A randomly selected cross-sectional study was conducted in 19,240 children (5-13 years
old) nationwide in the Republic of Korea. Parents were asked to complete questionnaires,
which included items about nocturnal enuresis, daytime dysfunctional voiding symptoms
(DVSs), and abnormal bowel habits (ABHs). Rates and associated factors were investigated.
The overall rates of DVS, ABH, and of both were 46.4%, 31.3%, and 18.4%, respectively,
and nocturnal enuresis was reported in 919 (5.6%). Daytime dysfunctional voiding symptoms
were as follows: increased voiding frequency in 419 (2.5%), decreased voiding frequency
in 720 (4.4%), urgency in 2740 (16.6%), daytime incontinence in 1854 (11.2%), urge
incontinence in 2775 (16.8%), and holding maneuvers or postponed voiding in 3888 (23.5%).

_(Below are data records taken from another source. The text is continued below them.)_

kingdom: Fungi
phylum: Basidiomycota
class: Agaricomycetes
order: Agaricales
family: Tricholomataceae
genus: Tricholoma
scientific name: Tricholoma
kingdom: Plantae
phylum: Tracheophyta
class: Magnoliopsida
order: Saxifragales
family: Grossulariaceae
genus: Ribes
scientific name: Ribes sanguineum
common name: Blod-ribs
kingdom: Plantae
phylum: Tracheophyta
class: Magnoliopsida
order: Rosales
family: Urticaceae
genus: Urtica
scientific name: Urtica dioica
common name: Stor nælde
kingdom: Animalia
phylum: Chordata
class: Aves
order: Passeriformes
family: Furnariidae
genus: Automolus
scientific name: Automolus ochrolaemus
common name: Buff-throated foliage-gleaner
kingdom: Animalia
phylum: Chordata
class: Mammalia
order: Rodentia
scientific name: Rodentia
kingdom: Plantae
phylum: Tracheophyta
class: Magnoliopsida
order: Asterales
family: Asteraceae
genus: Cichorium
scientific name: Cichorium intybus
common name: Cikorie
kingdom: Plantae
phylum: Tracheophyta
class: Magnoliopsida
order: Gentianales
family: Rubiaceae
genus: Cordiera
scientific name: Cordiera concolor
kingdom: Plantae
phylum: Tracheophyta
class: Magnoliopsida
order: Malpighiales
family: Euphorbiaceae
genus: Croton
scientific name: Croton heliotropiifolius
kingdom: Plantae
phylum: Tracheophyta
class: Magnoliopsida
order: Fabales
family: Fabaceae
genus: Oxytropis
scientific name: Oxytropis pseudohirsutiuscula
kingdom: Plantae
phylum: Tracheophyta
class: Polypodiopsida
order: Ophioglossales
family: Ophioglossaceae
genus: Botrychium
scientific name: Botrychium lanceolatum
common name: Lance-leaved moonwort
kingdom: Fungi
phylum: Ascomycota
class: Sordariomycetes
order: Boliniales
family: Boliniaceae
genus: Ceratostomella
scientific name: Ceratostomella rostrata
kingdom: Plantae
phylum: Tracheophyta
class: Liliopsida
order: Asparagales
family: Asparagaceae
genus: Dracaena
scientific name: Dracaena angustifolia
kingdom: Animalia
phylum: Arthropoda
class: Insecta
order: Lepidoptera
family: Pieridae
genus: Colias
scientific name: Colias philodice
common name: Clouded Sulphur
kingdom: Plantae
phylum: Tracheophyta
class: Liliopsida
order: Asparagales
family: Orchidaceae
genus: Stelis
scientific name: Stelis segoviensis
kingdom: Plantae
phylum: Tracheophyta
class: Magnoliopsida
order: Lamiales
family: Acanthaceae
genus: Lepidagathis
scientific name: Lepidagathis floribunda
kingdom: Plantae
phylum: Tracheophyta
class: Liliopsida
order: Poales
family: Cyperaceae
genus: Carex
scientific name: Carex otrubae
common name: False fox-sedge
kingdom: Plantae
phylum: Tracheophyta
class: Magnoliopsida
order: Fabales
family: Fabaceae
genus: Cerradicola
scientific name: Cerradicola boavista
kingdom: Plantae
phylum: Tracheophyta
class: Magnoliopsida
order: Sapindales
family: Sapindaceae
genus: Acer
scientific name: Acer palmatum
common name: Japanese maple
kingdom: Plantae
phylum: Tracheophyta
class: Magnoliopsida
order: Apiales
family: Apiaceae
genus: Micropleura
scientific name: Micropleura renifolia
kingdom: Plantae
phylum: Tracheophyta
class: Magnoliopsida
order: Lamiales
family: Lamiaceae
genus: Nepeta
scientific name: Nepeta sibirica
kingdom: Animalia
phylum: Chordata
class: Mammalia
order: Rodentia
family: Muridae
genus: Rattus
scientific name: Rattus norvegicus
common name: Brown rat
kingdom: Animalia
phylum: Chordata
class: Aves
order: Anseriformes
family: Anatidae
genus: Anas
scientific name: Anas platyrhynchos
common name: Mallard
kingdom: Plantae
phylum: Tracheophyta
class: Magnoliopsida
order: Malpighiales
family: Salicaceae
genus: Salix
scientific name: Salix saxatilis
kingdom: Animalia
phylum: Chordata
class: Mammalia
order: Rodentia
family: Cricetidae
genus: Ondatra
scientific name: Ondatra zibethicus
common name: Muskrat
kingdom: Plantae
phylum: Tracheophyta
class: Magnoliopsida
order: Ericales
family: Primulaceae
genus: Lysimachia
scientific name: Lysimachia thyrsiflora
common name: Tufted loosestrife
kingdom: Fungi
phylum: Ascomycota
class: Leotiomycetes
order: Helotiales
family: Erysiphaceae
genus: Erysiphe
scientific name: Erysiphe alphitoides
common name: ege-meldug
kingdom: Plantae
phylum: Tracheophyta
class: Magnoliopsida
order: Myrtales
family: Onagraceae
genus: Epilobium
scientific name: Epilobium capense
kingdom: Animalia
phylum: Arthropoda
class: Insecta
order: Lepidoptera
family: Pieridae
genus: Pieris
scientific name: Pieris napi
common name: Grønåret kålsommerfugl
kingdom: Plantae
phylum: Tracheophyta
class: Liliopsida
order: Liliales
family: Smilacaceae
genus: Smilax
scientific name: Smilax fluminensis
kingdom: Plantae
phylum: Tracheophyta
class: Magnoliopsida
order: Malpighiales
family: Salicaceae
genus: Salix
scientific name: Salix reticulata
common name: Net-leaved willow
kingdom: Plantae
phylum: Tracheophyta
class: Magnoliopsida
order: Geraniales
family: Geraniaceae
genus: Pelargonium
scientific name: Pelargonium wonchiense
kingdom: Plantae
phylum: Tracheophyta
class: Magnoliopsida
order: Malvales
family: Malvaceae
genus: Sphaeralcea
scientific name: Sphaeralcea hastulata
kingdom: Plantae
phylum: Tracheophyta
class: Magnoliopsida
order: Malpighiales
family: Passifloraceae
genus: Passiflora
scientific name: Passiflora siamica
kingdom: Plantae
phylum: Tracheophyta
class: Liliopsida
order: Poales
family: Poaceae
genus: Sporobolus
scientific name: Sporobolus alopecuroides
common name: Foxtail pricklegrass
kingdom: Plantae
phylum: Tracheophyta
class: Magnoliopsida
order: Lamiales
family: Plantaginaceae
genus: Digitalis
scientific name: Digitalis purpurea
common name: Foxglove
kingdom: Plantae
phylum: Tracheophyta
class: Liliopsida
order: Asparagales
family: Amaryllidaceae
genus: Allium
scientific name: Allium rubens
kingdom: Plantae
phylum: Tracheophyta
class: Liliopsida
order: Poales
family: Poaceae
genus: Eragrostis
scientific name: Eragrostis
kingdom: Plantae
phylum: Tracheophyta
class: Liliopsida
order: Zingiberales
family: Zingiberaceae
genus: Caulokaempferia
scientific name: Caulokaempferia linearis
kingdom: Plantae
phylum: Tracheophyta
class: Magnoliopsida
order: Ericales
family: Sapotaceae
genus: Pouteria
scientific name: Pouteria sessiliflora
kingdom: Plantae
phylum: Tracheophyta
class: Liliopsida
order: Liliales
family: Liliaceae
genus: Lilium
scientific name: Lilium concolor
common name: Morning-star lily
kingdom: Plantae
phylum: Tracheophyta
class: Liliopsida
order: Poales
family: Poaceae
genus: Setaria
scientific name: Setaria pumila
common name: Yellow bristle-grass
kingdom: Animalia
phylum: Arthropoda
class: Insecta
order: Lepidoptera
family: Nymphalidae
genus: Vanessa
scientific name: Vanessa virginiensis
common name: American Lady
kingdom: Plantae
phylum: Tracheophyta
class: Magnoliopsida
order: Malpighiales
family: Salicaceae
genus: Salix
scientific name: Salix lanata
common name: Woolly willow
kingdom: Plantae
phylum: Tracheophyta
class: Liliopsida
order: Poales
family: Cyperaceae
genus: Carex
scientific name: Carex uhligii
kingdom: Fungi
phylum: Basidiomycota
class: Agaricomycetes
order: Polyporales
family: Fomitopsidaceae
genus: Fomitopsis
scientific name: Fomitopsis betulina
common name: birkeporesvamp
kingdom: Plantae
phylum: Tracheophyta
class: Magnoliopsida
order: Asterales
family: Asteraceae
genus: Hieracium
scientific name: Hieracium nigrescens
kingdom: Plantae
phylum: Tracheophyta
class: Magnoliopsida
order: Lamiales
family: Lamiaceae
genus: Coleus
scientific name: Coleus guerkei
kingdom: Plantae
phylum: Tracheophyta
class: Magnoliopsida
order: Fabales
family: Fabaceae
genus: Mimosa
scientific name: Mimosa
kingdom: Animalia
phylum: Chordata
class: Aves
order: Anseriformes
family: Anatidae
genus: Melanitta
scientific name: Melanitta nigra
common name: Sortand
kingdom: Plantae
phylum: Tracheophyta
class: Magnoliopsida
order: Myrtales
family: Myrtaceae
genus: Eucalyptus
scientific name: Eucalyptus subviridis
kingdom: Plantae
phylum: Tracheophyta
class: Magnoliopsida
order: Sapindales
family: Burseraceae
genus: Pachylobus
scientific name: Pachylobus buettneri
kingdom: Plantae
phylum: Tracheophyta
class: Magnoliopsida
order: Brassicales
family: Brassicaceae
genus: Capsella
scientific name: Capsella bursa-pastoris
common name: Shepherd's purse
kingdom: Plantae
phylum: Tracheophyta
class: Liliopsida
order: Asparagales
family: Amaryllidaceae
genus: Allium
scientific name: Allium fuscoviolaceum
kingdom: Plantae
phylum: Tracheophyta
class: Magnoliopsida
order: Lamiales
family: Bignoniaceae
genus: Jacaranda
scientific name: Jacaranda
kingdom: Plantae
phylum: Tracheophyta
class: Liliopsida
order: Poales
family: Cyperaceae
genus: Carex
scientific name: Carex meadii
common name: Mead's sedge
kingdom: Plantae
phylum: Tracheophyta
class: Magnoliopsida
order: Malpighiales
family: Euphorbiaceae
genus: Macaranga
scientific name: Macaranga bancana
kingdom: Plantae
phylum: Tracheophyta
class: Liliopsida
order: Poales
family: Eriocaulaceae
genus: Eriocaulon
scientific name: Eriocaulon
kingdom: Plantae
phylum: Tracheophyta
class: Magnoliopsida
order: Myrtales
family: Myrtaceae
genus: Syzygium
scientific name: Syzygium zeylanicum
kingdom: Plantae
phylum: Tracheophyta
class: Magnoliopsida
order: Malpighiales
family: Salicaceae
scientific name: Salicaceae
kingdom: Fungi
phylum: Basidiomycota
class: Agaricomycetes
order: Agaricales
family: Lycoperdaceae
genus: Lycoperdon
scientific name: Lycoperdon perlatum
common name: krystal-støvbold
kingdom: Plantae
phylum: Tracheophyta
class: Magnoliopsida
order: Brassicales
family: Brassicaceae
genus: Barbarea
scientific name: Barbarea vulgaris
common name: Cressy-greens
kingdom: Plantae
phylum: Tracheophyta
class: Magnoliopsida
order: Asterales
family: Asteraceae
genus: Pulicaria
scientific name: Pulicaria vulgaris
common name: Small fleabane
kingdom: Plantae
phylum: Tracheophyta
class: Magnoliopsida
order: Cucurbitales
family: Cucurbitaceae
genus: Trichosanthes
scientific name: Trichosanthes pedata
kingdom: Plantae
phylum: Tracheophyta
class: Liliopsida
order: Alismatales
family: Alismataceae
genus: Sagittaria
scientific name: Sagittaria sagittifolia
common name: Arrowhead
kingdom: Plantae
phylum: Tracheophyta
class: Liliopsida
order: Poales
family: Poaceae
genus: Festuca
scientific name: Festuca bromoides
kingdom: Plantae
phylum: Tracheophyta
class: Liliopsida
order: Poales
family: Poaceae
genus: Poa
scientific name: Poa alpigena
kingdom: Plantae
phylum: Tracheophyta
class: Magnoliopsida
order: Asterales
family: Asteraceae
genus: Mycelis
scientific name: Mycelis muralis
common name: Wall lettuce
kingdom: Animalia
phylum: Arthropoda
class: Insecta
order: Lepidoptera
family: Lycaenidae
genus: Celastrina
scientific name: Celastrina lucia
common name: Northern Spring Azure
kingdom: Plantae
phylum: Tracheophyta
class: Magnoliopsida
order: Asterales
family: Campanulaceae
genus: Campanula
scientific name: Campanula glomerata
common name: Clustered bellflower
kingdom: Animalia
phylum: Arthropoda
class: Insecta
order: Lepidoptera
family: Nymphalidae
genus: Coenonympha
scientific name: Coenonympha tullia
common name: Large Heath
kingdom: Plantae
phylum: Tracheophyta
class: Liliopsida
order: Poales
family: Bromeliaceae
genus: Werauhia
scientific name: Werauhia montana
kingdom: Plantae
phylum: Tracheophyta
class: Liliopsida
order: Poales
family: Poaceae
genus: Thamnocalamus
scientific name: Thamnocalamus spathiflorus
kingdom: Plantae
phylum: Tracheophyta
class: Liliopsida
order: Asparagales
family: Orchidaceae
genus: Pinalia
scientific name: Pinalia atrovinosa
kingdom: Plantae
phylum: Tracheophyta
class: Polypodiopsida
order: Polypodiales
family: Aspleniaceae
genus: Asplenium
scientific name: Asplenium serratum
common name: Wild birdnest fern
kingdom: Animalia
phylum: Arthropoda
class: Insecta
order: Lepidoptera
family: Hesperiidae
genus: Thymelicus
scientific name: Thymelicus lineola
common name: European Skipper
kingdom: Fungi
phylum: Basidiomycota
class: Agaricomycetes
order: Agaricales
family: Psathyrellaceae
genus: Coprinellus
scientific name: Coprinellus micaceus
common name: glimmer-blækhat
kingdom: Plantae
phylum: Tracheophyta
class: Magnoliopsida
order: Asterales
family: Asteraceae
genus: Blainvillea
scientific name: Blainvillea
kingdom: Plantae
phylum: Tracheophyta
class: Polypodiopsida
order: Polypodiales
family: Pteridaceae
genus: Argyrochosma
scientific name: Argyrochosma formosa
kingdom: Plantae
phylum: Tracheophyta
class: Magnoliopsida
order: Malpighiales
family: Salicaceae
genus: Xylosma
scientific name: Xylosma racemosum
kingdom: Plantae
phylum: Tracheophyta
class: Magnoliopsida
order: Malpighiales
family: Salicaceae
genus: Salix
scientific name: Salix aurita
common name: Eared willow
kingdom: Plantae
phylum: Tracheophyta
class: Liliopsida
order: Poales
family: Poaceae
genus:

ABHs were as follows: constipation by frequency in 1103 (6.7%), constipation by the
Bristol scale in 1941 (11.8%), fecal incontinence in 1293 (7.8%), and difficult or
painful defecation in 2609 (15.8%). Delayed stool control, history of urinary tract
infection, and a double-income family were positively associated with DVS or ABH or
both. Furthermore, fathers with a low level of education and a low income were found
to be associated with higher risk of ABH or DVS or both.
Delayed stool control, a history of urinary tract infection, a low paternal level
of education, a double-income family, and a lower family income had a negative effect
on voiding or bowel habits in children.